Il peut avoir des budgets de fonctionnement de 1 milliard 400 dont presque la moitié, dans le social et  qu’on ne voit pas les retombées sociales dans le quartier. Social, cela ne veut pas seulement dire, distribuer des vivres, donner des bons pour aller à la superette, pour aller à la pharmacie mais c’est surtout donner aux gens les  moyens de satisfaire ces besoins-là.

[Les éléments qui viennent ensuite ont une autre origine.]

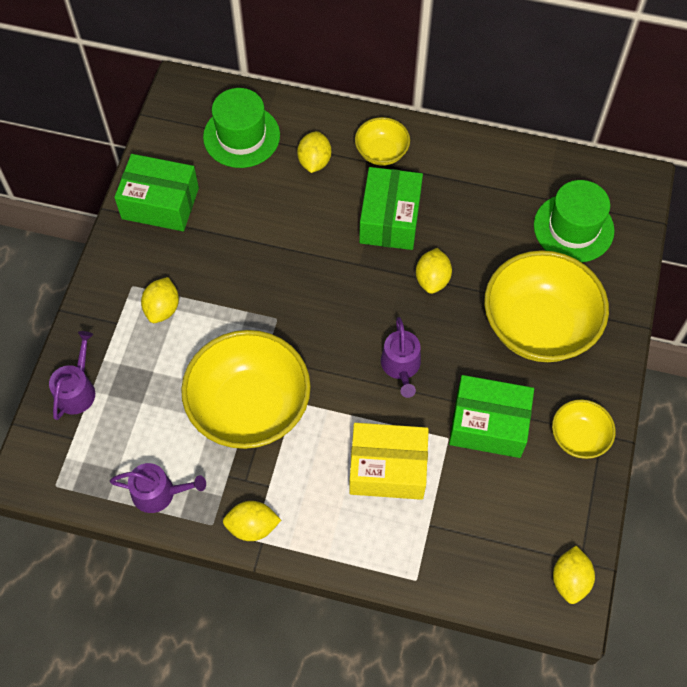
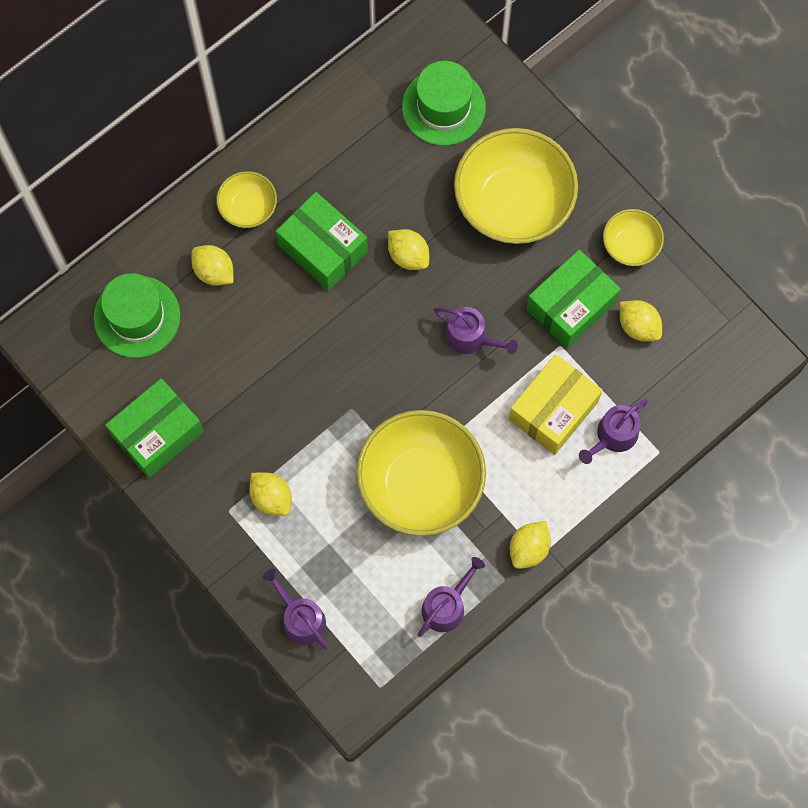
camera: 55 degrees left, 10 degrees up
yellow lemon [553,546,595,604] -> yellow lemon moved to [619,300,662,342]
none -> purple watering can [579,399,648,464]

Donc, une partie de ces sommes-là devrait aller comme le fait le Président de la République à l’employabilité, à la formation,  et à la création d’emploi et à l’assistance aux entreprises qui sont dans la commune. On est aujourd’hui en situation de pandémie, on parle de l’emploi des jeunes, on parle de créer de nouveaux emplois mais il y a beaucoup de personnes aussi qui ont perdu leur  emploi à cause de la covid-19. On devrait aussi penser  à restaurer ces emplois perdus.